Это относится к научному мышлению так же, как и к религиозным ощущениям. И если бы мы лучше разбирались в фактах, мы без сомнения увидали бы, что состояние печени имеет такое же решительное влияние на утверждения самого свирепого атеиста, как и на положения методиста, озабоченного своим спасением.
Когда печень видоизменит известным образом проходящую через нее кровь, в результате получится образ мыслей методиста; когда кровь видоизменится в печени по-иному, легко может возникнуть атеистический образ мыслей. То же происходит с нашим энтузиазмом и с нашей трезвостью, с надеждами и с отчаянием, с сомнениями и с верой. И в тех случаях, когда содержание этих психологических фактов религиозно, и в тех, когда оно не религиозно, они одинаково обусловлены состояниями организма.

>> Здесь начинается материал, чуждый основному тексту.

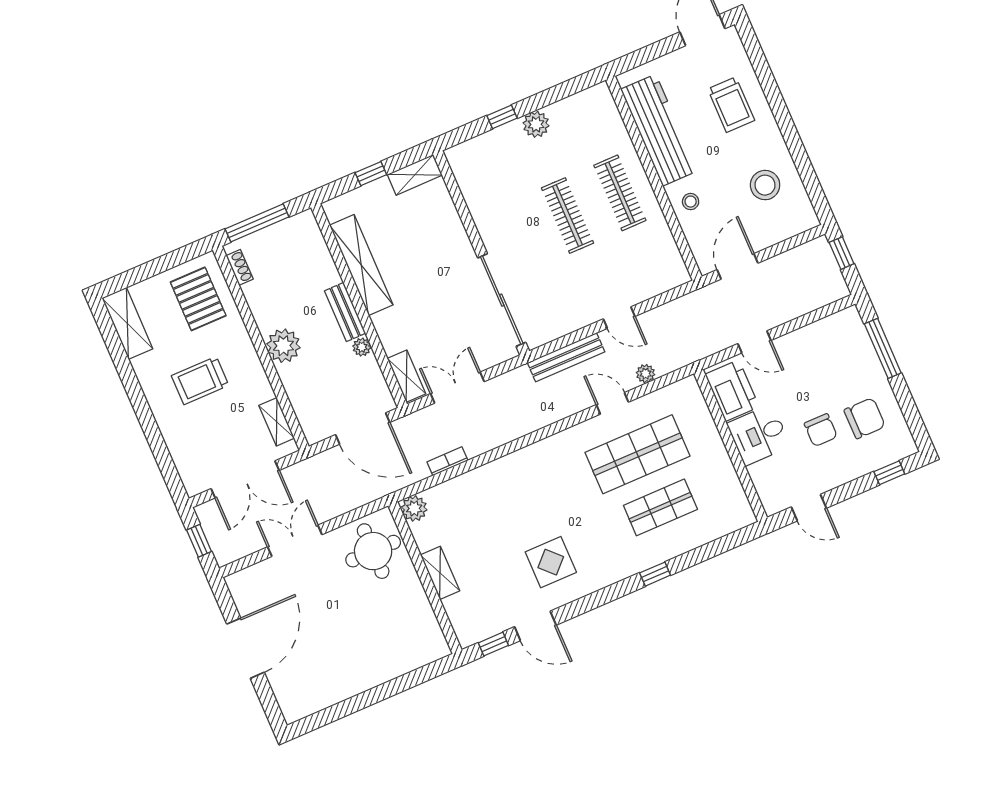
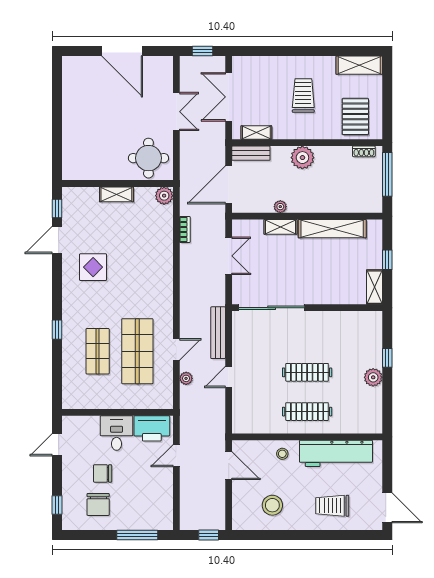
pallet: (198, 299) -> (355, 117), turned 90
bench: (345, 312) -> (251, 153), moved
shelving: (406, 376) -> (280, 227), moved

Смешно поэтому настаивать на органической обусловленности религиозных переживаний, как на чем-то подрывающем их высокую духовную ценность, – или уж надо заручиться такой психофизической теорией, которая связывала бы известную духовную ценность с определенными физиологическими процессами; иначе не остается ни одной мысли, ни одного ощущения, ни одной научной доктрины, ни одного сомнения, какое сохранило бы цену раскрытия истины. Ведь все это без исключения проистекает из телесного состояния, в каком находился индивидуум в то время, когда переживал что-либо. Не нужно прибавлять, что медицинский материализм вовсе не делает этих резко скептических выводов. Медицинский материалист, как и всякий другой человек, убежден, что некоторые состояния духа имеют над другими внутреннее преимущество и открывают нам большую степень истины; и в этом случае он просто высказывает оценивающее суждение (Werthurtheil). Относительно же происхождения тех состояний духа, коим он отдает предпочтение, он не обладает никакой психофизиологической теорией, которая это предпочтение узаконивала бы. И его попытки дискредитировать не нравящиеся ему состояния сознания, соединяя их то с нервами, то с печенью и прибавляя уничижительные эпитеты из медицинского словаря, – несостоятельны и противоречивы.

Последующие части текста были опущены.